I had a few nudges but other than that, zip, zilch, nada. There were no dramatic flippings-over. I think this little one is too comfy where it is.

I’m supposed to go back tomorrow for a repeat treatment but I’m kind of hoping that overnight, maybe when I’m fast asleep, it’ll decide to make the turn. I’m not feeling hugely optimistic about it though.

Bugger

Sorry I didn’t update after the appointment on Friday. I was having a bit of a bad day.

So… the appointment went well, insofar as there are no reasons to that they would advise against me having a homebirth except BABY HAS TURNED BREECH AGAIN!!!!!

Gah!!! I sort of suspected as much as I sat in the waiting room, but I really hoped I was wrong and all those kicks I was feeling on my cervix were actually punches as the baby practised its kung fu moves. No such luck.

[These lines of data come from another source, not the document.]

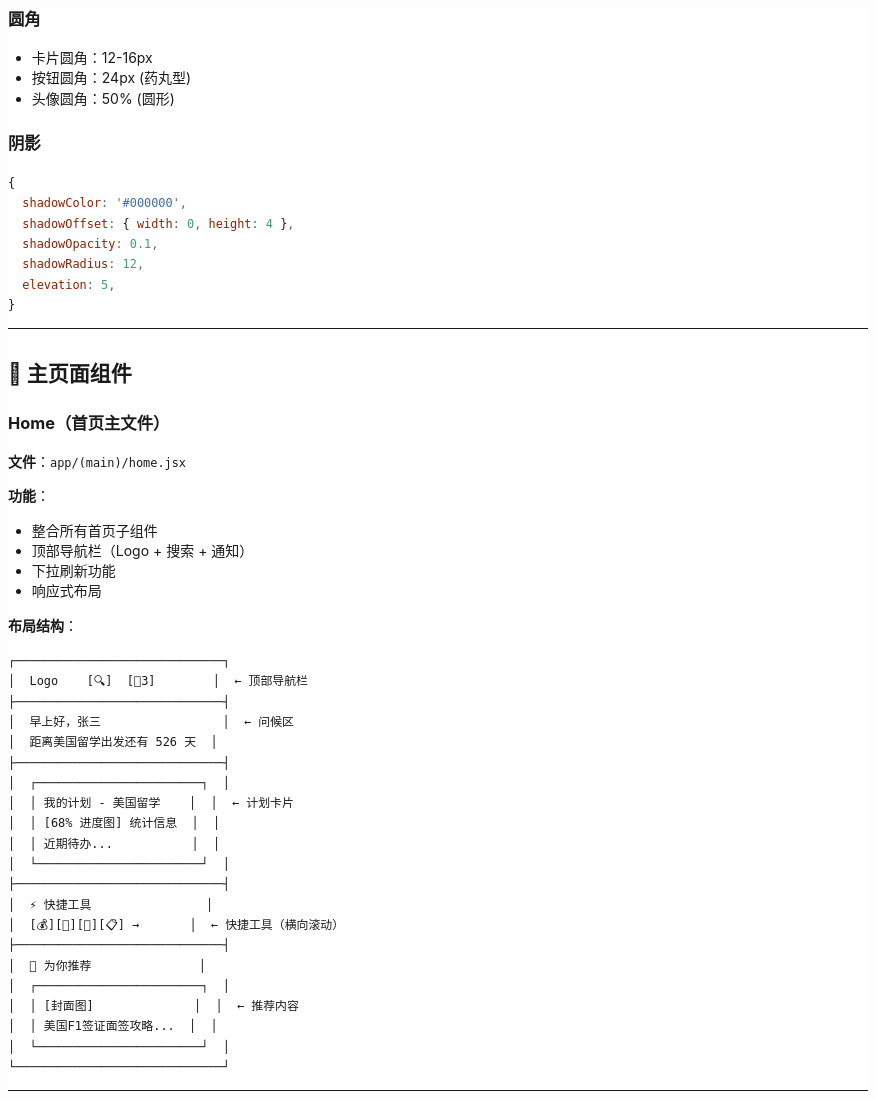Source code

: ### 圆角
- 卡片圆角：12-16px
- 按钮圆角：24px (药丸型)
- 头像圆角：50% (圆形)

### 阴影
```javascript
{
  shadowColor: '#000000',
  shadowOffset: { width: 0, height: 4 },
  shadowOpacity: 0.1,
  shadowRadius: 12,
  elevation: 5,
}
```

---

## 📱 主页面组件

### Home（首页主文件）
**文件**：`app/(main)/home.jsx`

**功能**：
- 整合所有首页子组件
- 顶部导航栏（Logo + 搜索 + 通知）
- 下拉刷新功能
- 响应式布局

**布局结构**：
```
┌─────────────────────────────┐
│  Logo    [🔍]  [🔔3]        │  ← 顶部导航栏
├─────────────────────────────┤
│  早上好，张三                 │  ← 问候区
│  距离美国留学出发还有 526 天  │
├─────────────────────────────┤
│  ┌───────────────────────┐  │
│  │ 我的计划 - 美国留学    │  │  ← 计划卡片
│  │ [68% 进度图] 统计信息  │  │
│  │ 近期待办...           │  │
│  └───────────────────────┘  │
├─────────────────────────────┤
│  ⚡ 快捷工具                │
│  [💰][📅][🔄][📋] →       │  ← 快捷工具（横向滚动）
├─────────────────────────────┤
│  📱 为你推荐               │
│  ┌───────────────────────┐  │
│  │ [封面图]              │  │  ← 推荐内容
│  │ 美国F1签证面签攻略...  │  │
│  └───────────────────────┘  │
└─────────────────────────────┘
```

---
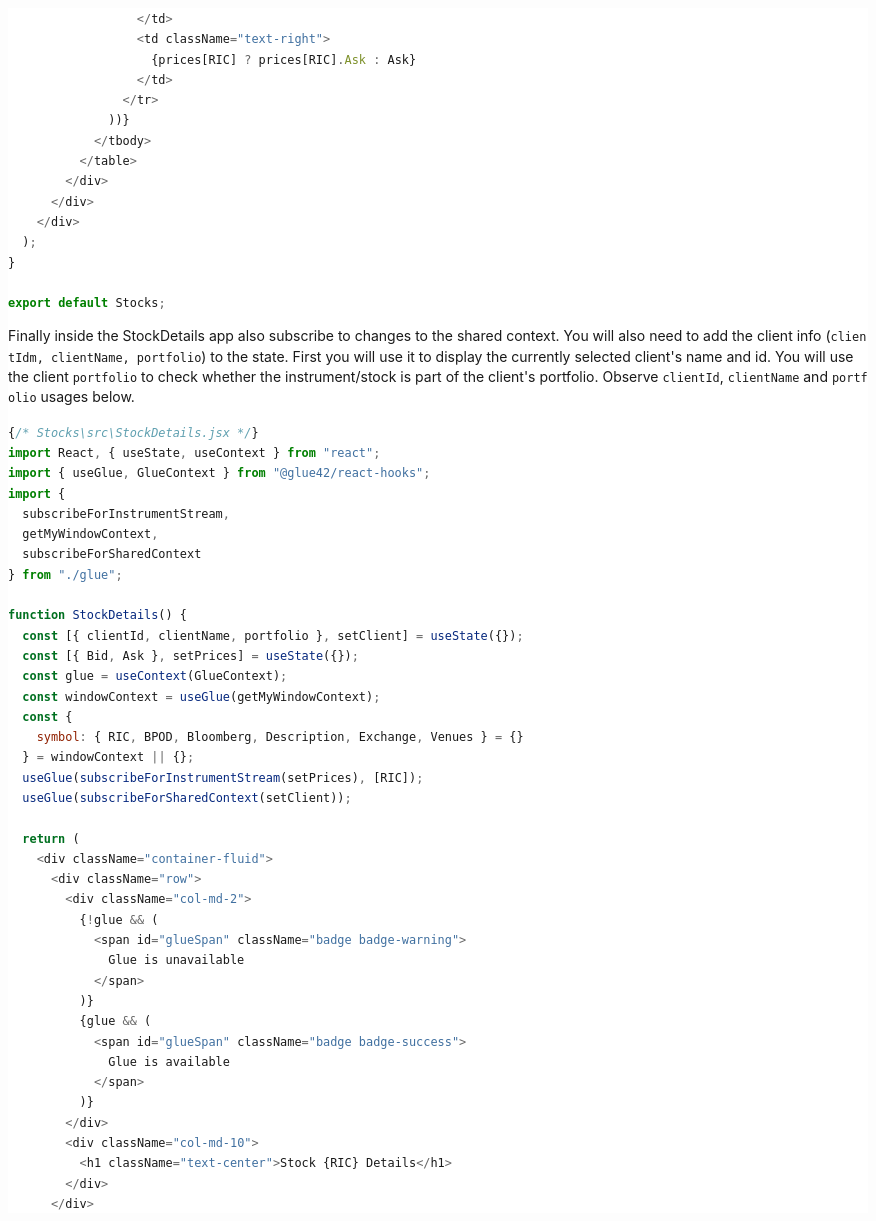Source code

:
```javascript
                  </td>
                  <td className="text-right">
                    {prices[RIC] ? prices[RIC].Ask : Ask}
                  </td>
                </tr>
              ))}
            </tbody>
          </table>
        </div>
      </div>
    </div>
  );
}

export default Stocks;
```

Finally inside the StockDetails app also subscribe to changes to the shared context.
You will also need to add the client info (`clientIdm, clientName, portfolio`) to the state.
First you will use it to display the currently selected client's name and id.
You will use the client `portfolio` to check whether the instrument/stock is part of the client's portfolio.
Observe `clientId`, `clientName` and `portfolio` usages below.

```javascript
{/* Stocks\src\StockDetails.jsx */}
import React, { useState, useContext } from "react";
import { useGlue, GlueContext } from "@glue42/react-hooks";
import {
  subscribeForInstrumentStream,
  getMyWindowContext,
  subscribeForSharedContext
} from "./glue";

function StockDetails() {
  const [{ clientId, clientName, portfolio }, setClient] = useState({});
  const [{ Bid, Ask }, setPrices] = useState({});
  const glue = useContext(GlueContext);
  const windowContext = useGlue(getMyWindowContext);
  const {
    symbol: { RIC, BPOD, Bloomberg, Description, Exchange, Venues } = {}
  } = windowContext || {};
  useGlue(subscribeForInstrumentStream(setPrices), [RIC]);
  useGlue(subscribeForSharedContext(setClient));

  return (
    <div className="container-fluid">
      <div className="row">
        <div className="col-md-2">
          {!glue && (
            <span id="glueSpan" className="badge badge-warning">
              Glue is unavailable
            </span>
          )}
          {glue && (
            <span id="glueSpan" className="badge badge-success">
              Glue is available
            </span>
          )}
        </div>
        <div className="col-md-10">
          <h1 className="text-center">Stock {RIC} Details</h1>
        </div>
      </div>
```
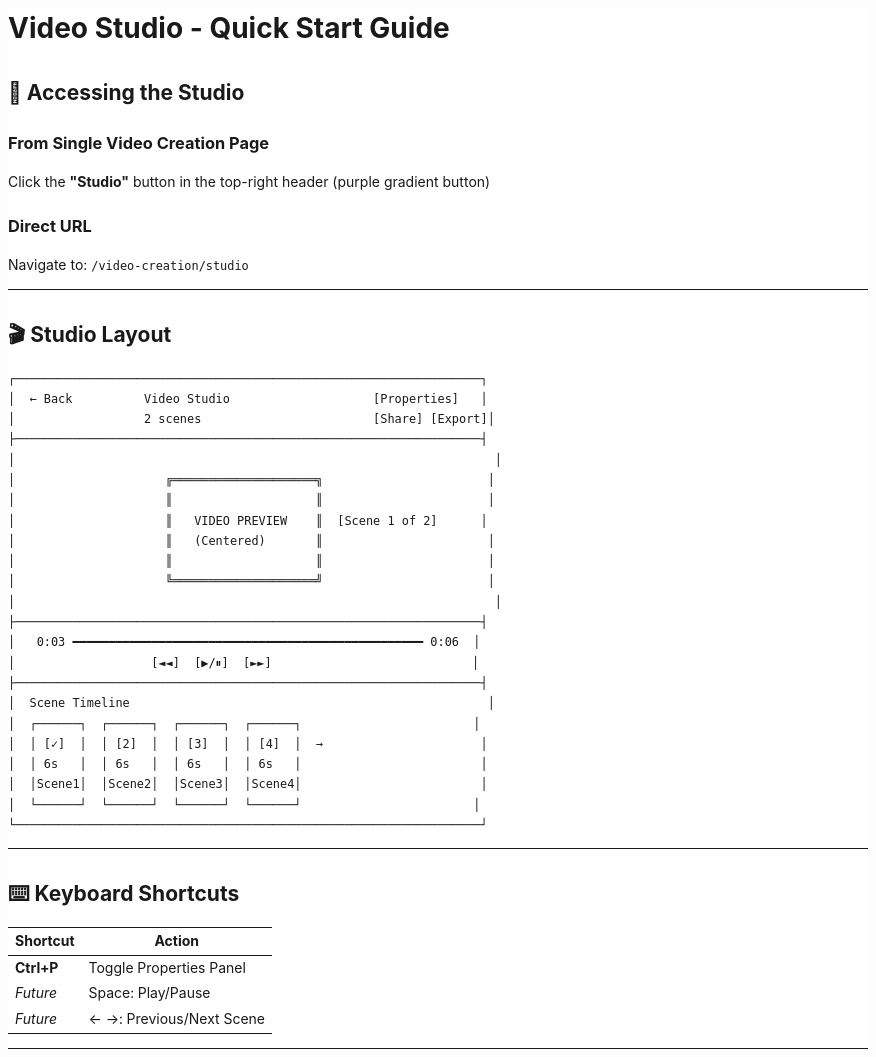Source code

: # Video Studio - Quick Start Guide

## 🚀 Accessing the Studio

### From Single Video Creation Page
Click the **"Studio"** button in the top-right header (purple gradient button)

### Direct URL
Navigate to: `/video-creation/studio`

---

## 🎬 Studio Layout

```
┌─────────────────────────────────────────────────────────────────┐
│  ← Back          Video Studio                    [Properties]   │
│                  2 scenes                        [Share] [Export]│
├─────────────────────────────────────────────────────────────────┤
│                                                                   │
│                     ╔════════════════════╗                       │
│                     ║                    ║                       │
│                     ║   VIDEO PREVIEW    ║  [Scene 1 of 2]      │
│                     ║   (Centered)       ║                       │
│                     ║                    ║                       │
│                     ╚════════════════════╝                       │
│                                                                   │
├─────────────────────────────────────────────────────────────────┤
│   0:03 ━━━━━━━━━━━━━━━━━━━━━━━━━━━━━━━━━━━━━━━━━━━━━━━━━ 0:06  │
│                   [◄◄]  [▶/⏸]  [►►]                            │
├─────────────────────────────────────────────────────────────────┤
│  Scene Timeline                                                  │
│  ┌──────┐  ┌──────┐  ┌──────┐  ┌──────┐                        │
│  │ [✓]  │  │ [2]  │  │ [3]  │  │ [4]  │  →                      │
│  │ 6s   │  │ 6s   │  │ 6s   │  │ 6s   │                         │
│  │Scene1│  │Scene2│  │Scene3│  │Scene4│                         │
│  └──────┘  └──────┘  └──────┘  └──────┘                        │
└─────────────────────────────────────────────────────────────────┘
```

---

## ⌨️ Keyboard Shortcuts

| Shortcut | Action |
|----------|--------|
| **Ctrl+P** | Toggle Properties Panel |
| *Future* | Space: Play/Pause |
| *Future* | ← →: Previous/Next Scene |

---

At least the consultant was nice and positive about it (I like her, she’s very friendly and very approachable). She believes there is still loads of time for the baby to turn, and if it doesn’t turn by the time they see me again (in 3 weeks) she will try and do external cephalic version. I found out at the weekend from my mum that apparently I had to be turned at 37 weeks, so maybe it’s a fourth baby thing? Maybe the other three have just stretched out my uterus like an old duffle bag so there’s loads of room to just keep spinning.

I hope the baby turns on its own before it reaches the point of ECV though, it just looks ODD (obviously this isn’t me in the video, it’s just a random one I found on youtube).

So in the meantime I have to go back and see the midwives at 36 weeks and ask them ever so nicely to get the ball rolling over organising a care rota and the delivery of equipment to my house, under the assumption that the baby WILL turn.

If it has room. Right now I think my bump is in danger of exploding.

I’m just going to take a moment to explain the presence of a bottle of cola in my bathroom. Someone told me that cola is excellent for cleaning toilets in place of harsh chemicals. I’d like to state that is not true, come back Toilet Duck, all is forgiven.